Business must, though, take a lead on this issue of the gap between top executive pay and the pay of others. This is self-enlightened interest in two ways. It should increase the productivity of those middle and lower earners as Sanjay Sanghoee argues in this Fortune magazine article. It will also stop a tougher external reaction from policy makers, once pressure comes to bear from the public in light of ever increasing gaps and the breaking of the ‘social capital’ that Mark Carney mentioned above. This will see heavy and potentially damaging responses from policy makers, as has been seen in areas such as proposed energy market reform.
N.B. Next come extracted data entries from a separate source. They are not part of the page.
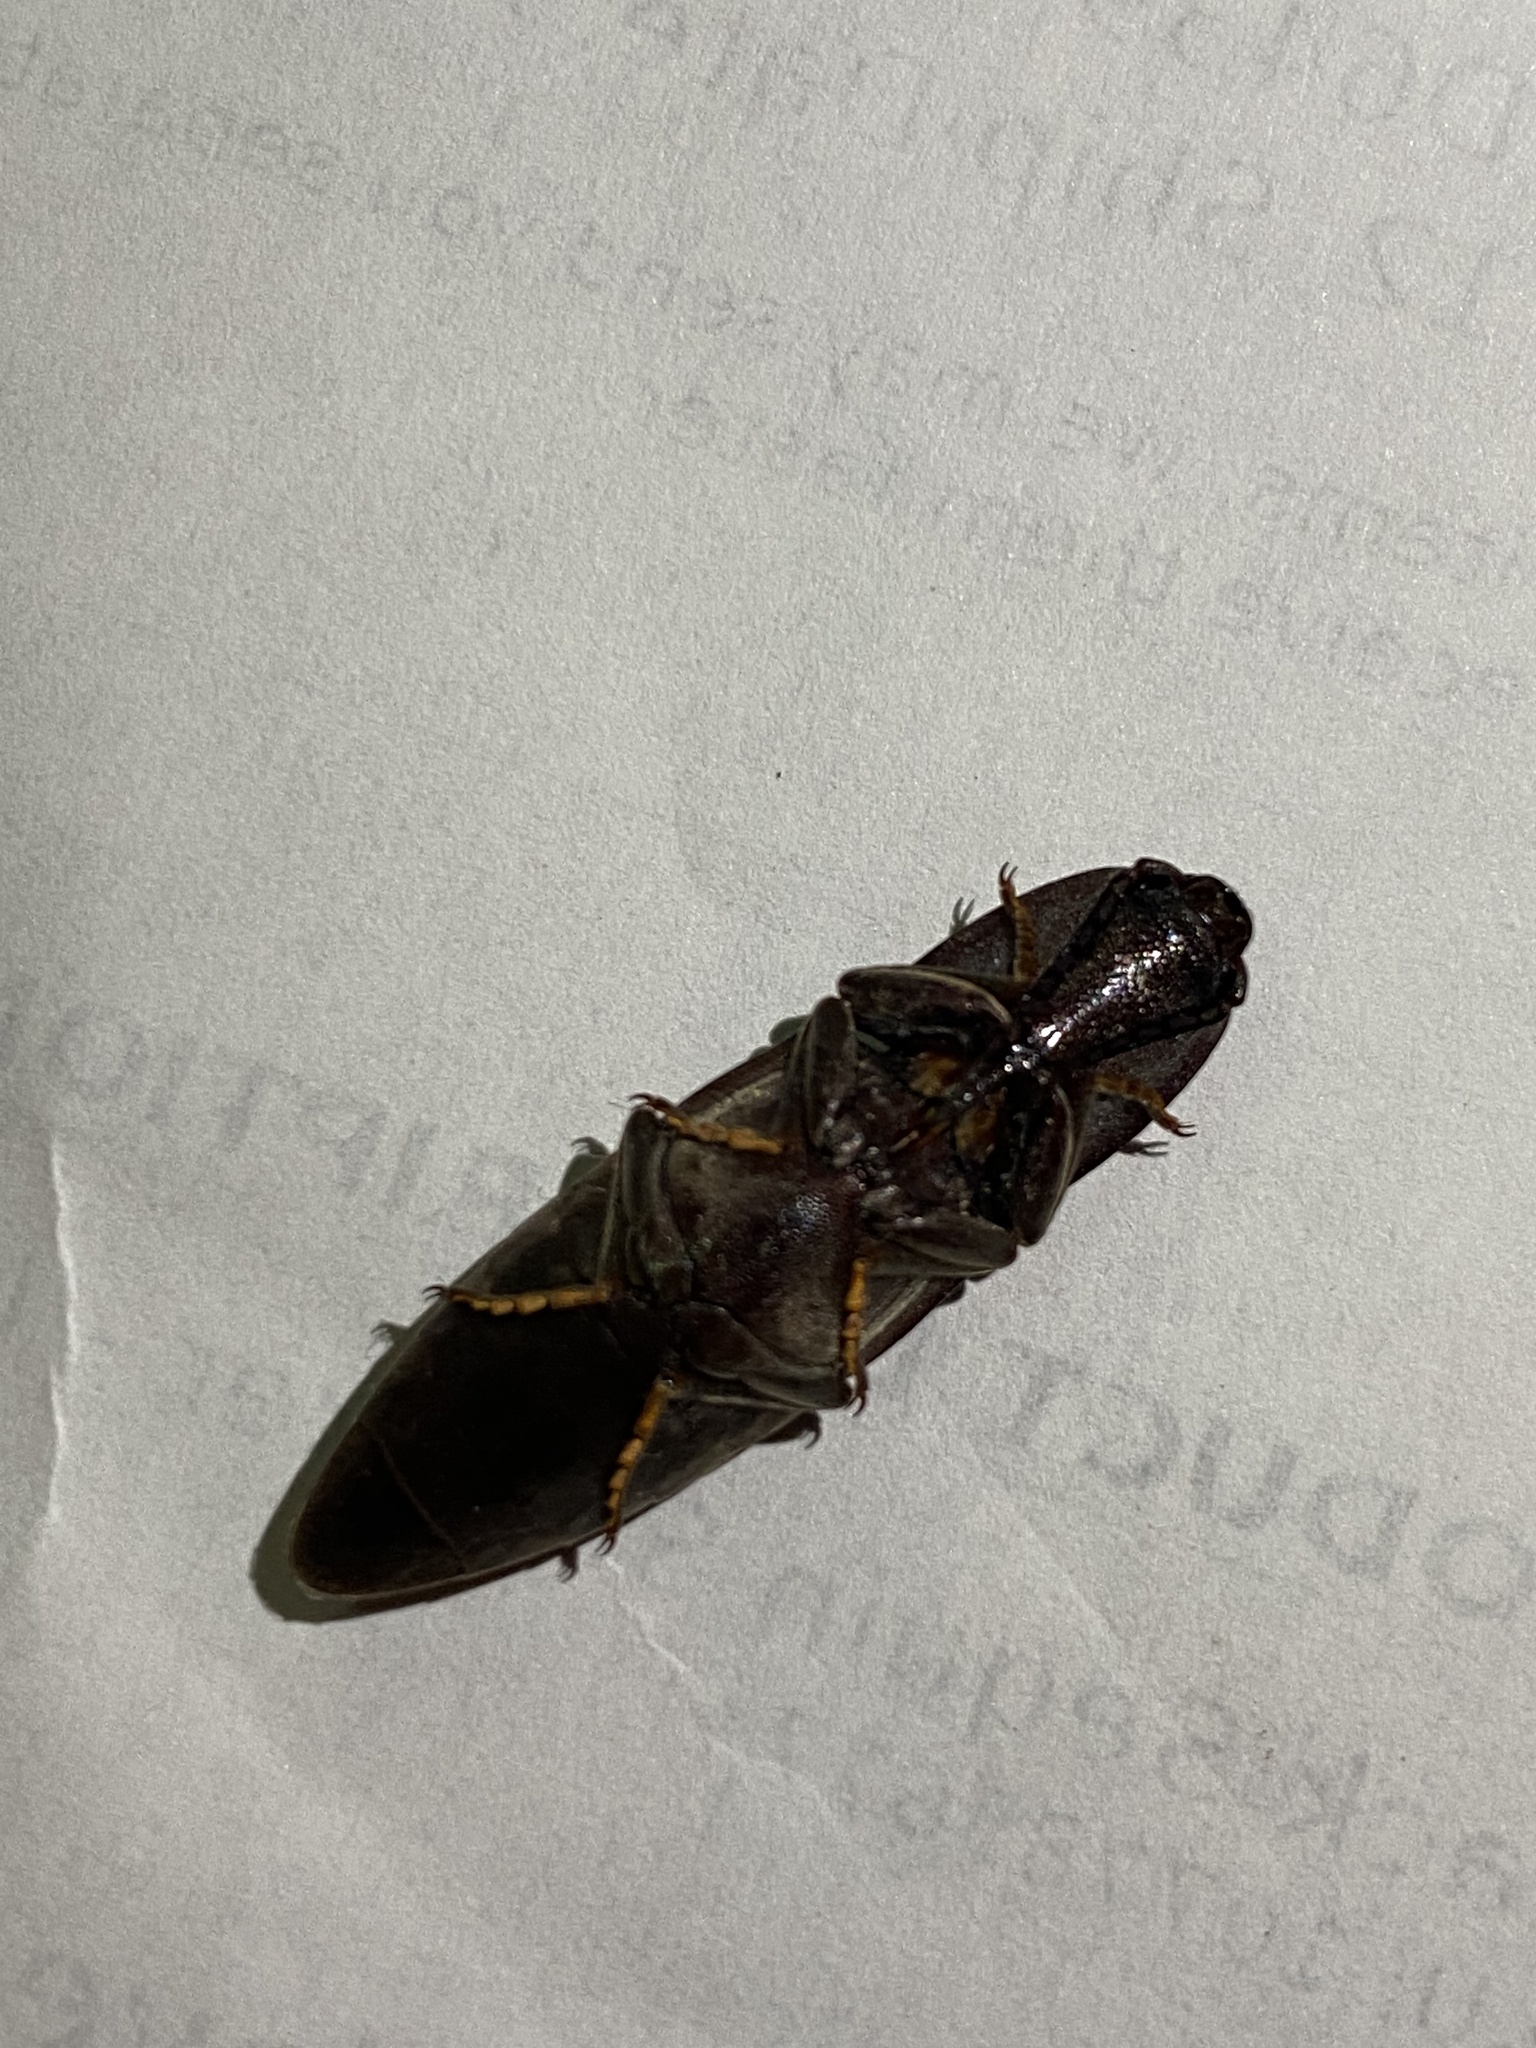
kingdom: Animalia
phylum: Arthropoda
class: Insecta
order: Coleoptera
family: Elateridae
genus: Lanelater
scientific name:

What this response from business should be, warrants discussion. Whether this is prioritising the gap in pay as a concern that demands a strong response from business lobbying groups when reported; to specific initiatives to look at the gap – the business community must show it is taking control of the issue. But the narrative that tough trading or market conditions can freeze or stop average executives take home pay, while top execs pay increases regardless of external conditions or profit and loss cannot continue. At some point factors will improve and average pay will start to go up again. But to hold out for this, or use it as an excuse not to tackle the growing pay gaps within business is not enough. To do so risks finally shattering the broken record on top exec pay, with potentially irreparable damage to all business, its image and the pro-business environment; not just those businesses in the FTSE 100.